Start of Raw data
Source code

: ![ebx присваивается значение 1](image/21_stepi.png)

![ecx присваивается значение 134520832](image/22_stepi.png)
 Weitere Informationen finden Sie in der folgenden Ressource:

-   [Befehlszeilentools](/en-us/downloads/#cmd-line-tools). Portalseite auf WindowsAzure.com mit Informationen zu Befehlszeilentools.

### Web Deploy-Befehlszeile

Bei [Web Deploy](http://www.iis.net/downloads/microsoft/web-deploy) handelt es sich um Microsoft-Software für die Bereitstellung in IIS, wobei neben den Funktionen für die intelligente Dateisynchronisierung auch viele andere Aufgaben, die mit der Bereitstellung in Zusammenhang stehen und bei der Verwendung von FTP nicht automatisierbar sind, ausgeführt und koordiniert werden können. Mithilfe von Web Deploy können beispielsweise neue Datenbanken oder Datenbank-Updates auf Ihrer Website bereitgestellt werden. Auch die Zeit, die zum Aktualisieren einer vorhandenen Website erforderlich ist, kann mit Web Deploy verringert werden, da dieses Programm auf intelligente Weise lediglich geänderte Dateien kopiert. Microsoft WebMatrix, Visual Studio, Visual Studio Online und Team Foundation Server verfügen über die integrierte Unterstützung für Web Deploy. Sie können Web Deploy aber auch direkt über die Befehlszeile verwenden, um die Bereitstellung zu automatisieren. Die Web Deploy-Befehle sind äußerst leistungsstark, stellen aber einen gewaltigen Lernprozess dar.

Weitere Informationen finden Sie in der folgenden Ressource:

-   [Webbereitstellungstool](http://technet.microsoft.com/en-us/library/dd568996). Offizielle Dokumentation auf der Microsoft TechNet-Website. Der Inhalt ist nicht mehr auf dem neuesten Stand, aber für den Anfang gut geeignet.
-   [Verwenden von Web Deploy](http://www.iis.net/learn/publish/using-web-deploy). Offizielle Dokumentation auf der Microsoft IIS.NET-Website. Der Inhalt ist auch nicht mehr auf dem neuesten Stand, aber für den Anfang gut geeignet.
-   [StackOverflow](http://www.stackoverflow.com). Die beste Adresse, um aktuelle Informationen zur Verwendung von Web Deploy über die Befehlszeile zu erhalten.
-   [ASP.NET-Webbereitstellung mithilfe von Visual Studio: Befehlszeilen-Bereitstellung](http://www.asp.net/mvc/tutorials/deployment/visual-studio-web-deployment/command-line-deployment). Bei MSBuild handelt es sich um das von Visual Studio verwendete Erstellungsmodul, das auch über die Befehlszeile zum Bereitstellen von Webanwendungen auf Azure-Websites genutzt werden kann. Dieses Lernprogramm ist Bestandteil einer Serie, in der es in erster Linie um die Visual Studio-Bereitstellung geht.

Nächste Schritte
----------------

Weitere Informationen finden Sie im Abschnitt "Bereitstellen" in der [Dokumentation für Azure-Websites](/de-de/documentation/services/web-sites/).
End of Raw data
== Your assignment ==
Give only the count of lines in the data that include the string "Ressource".

== Solution to the exercise ==
2